Using what has been proved, Sweat did some extra analysis this week on South Carolina data, looking at the impact of both vaccinations and natural immunity.

First, when it comes to vaccinations, the shots clearly make a difference. “We compared the 30 counties that have less than 40% vaccination immunity to the 16 counties that have 40% or more vaccination, and we looked at the growth rate over the past 14 days,” Sweat said.

“Those with lower vaccination saw 17% growth. But the counties with 40% or more vaccination went down about 17%. So the virus is clearly spreading more easily in places with lower vaccinations.”

Not surprising, right? But then he looked at natural immunity in a separate calculation. “In the eight counties that have less than 20% natural immunity, the growth rate in the past 14 days was up an average of 68%,” Sweat said.

“But in the 38 counties where there's 20% or more natural immunity, the growth rate declined by 8%.”

Finally, Sweat looked at the effect of vaccines and natural immunity combined. His conclusion: “Vaccination immunity is really working. Natural immunity is working almost as well. And when you combine the two, you can get an even better effect.”

All of the findings were statistically significant, Sweat said, meaning they were caused by something other than chance. 

He said everyone who can get vaccinated, should. 

Kelly said about 200,000 people across South Carolina are overdue for their second dose of Pfizer or Moderna. “A frequent comment I hear that surprised me was people saying, ‘I haven’t gotten my second dose because I’m waiting to get the booster for the variant.’ But the vaccines we have right now work against the variants. All of our vaccines are highly effective in preventing severe disease and death,” Kelly said.

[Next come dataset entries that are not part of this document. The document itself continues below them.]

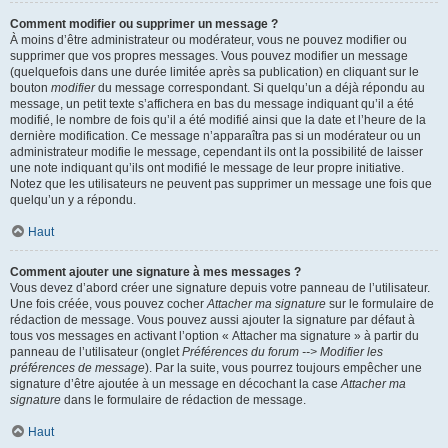
Comment modifier ou supprimer un message ?
À moins d’être administrateur ou modérateur, vous ne pouvez modifier ou
supprimer que vos propres messages. Vous pouvez modifier un message
(quelquefois dans une durée limitée après sa publication) en cliquant sur le
bouton
modifier
du message correspondant. Si quelqu’un a déjà répondu au
message, un petit texte s’affichera en bas du message indiquant qu’il a été
modifié, le nombre de fois qu’il a été modifié ainsi que la date et l’heure de la
dernière modification. Ce message n’apparaîtra pas si un modérateur ou un
administrateur modifie le message, cependant ils ont la possibilité de laisser
une note indiquant qu’ils ont modifié le message de leur propre initiative.
Notez que les utilisateurs ne peuvent pas supprimer un message une fois que
quelqu’un y a répondu.
Haut
Comment ajouter une signature à mes messages ?
Vous devez d’abord créer une signature depuis votre panneau de l’utilisateur.
Une fois créée, vous pouvez cocher
Attacher ma signature
sur le formulaire de
rédaction de message. Vous pouvez aussi ajouter la signature par défaut à
tous vos messages en activant l’option « Attacher ma signature » à partir du
panneau de l’utilisateur (onglet
Préférences du forum --> Modifier les
préférences de message
). Par la suite, vous pourrez toujours empêcher une
signature d’être ajoutée à un message en décochant la case
Attacher ma
signature
dans le formulaire de rédaction de message.
Haut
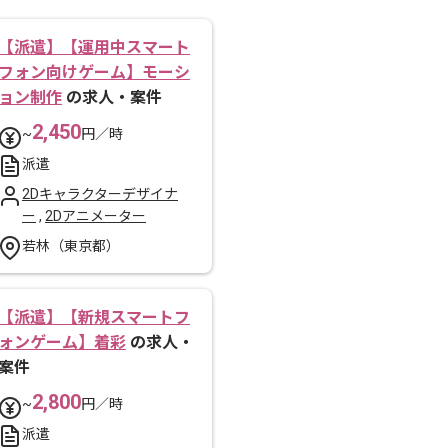
【派遣】【運用中スマート
フォン向けゲーム】モーシ
ョン制作
の求人・案件
2,450
~
円／時
派遣
2Dキャラクターデザイナ
ー
,
2Dアニメーター
若林（東京都）
【派遣】【新規スマートフ
ォンゲーム】着彩
の求人・
案件
2,800
~
円／時
派遣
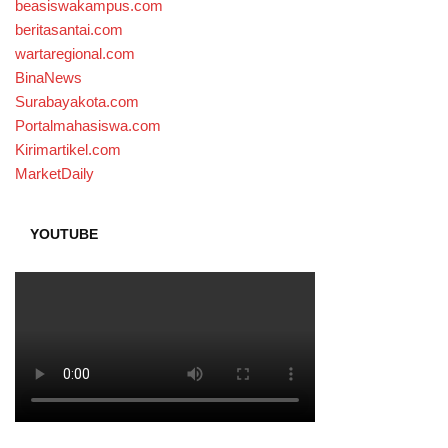
beasiswakampus.com
beritasantai.com
wartaregional.com
BinaNews
Surabayakota.com
Portalmahasiswa.com
Kirimartikel.com
MarketDaily
YOUTUBE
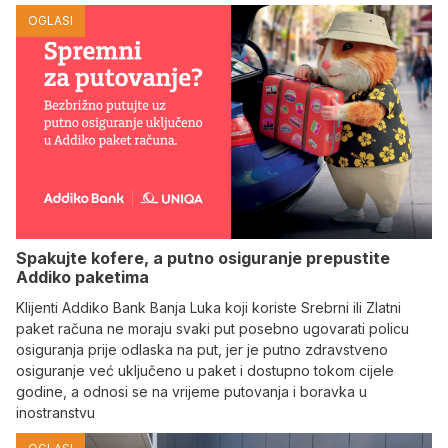
OGLASI
Spakujte kofere, a putno osiguranje prepustite
Addiko paketima
Klijenti Addiko Bank Banja Luka koji koriste Srebrni ili Zlatni
paket računa ne moraju svaki put posebno ugovarati policu
osiguranja prije odlaska na put, jer je putno zdravstveno
osiguranje već uključeno u paket i dostupno tokom cijele
godine, a odnosi se na vrijeme putovanja i boravka u
inostranstvu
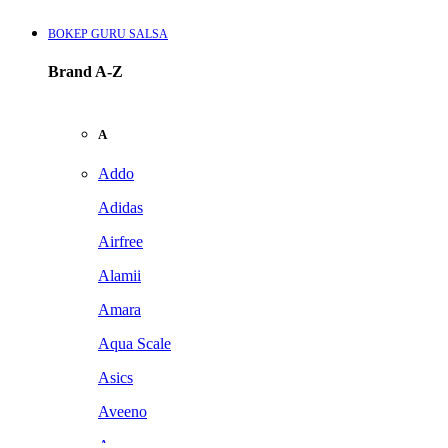
BOKEP GURU SALSA
Brand A-Z
A
Addo
Adidas
Airfree
Alamii
Amara
Aqua Scale
Asics
Aveeno
Awan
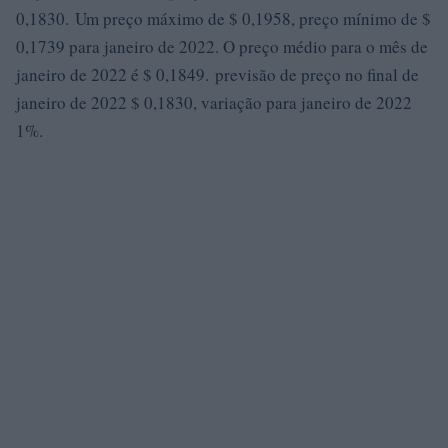
0,1830. Um preço máximo de $ 0,1958, preço mínimo de $
0,1739 para janeiro de 2022. O preço médio para o mês de
janeiro de 2022 é $ 0,1849. previsão de preço no final de
janeiro de 2022 $ 0,1830, variação para janeiro de 2022
1%.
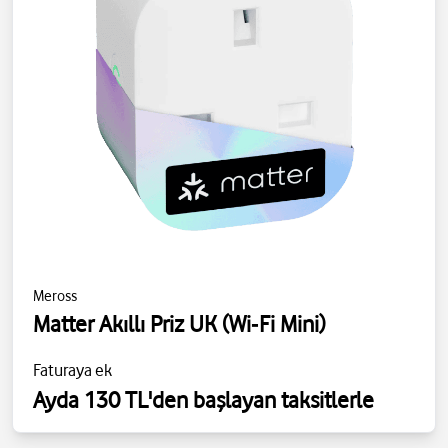
Meross
Matter Akıllı Priz UK (Wi‑Fi Mini)
Faturaya ek
Ayda 130 TL'den başlayan taksitlerle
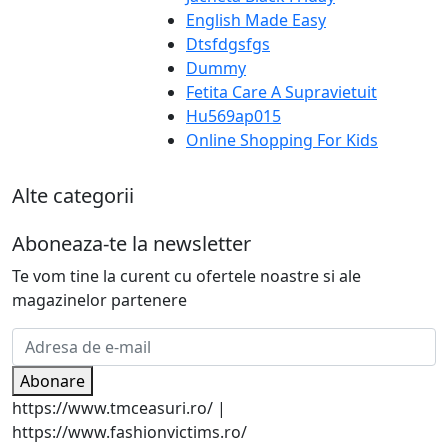
English Made Easy
Dtsfdgsfgs
Dummy
Fetita Care A Supravietuit
Hu569ap015
Online Shopping For Kids
Alte categorii
Aboneaza-te la newsletter
Te vom tine la curent cu ofertele noastre si ale
magazinelor partenere
Abonare
https://www.tmceasuri.ro/ |
https://www.fashionvictims.ro/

And Sweat said people who haven’t had a COVID vaccine or been infected within the past five months are especially vulnerable now. The number of cases per 100,000 people is holding steady — even as more people get vaccinated. “All these infections are now getting more and more clustered in a shrinking group of people, suggesting to me that the seriousness of the epidemic is really bad for people without immunity.”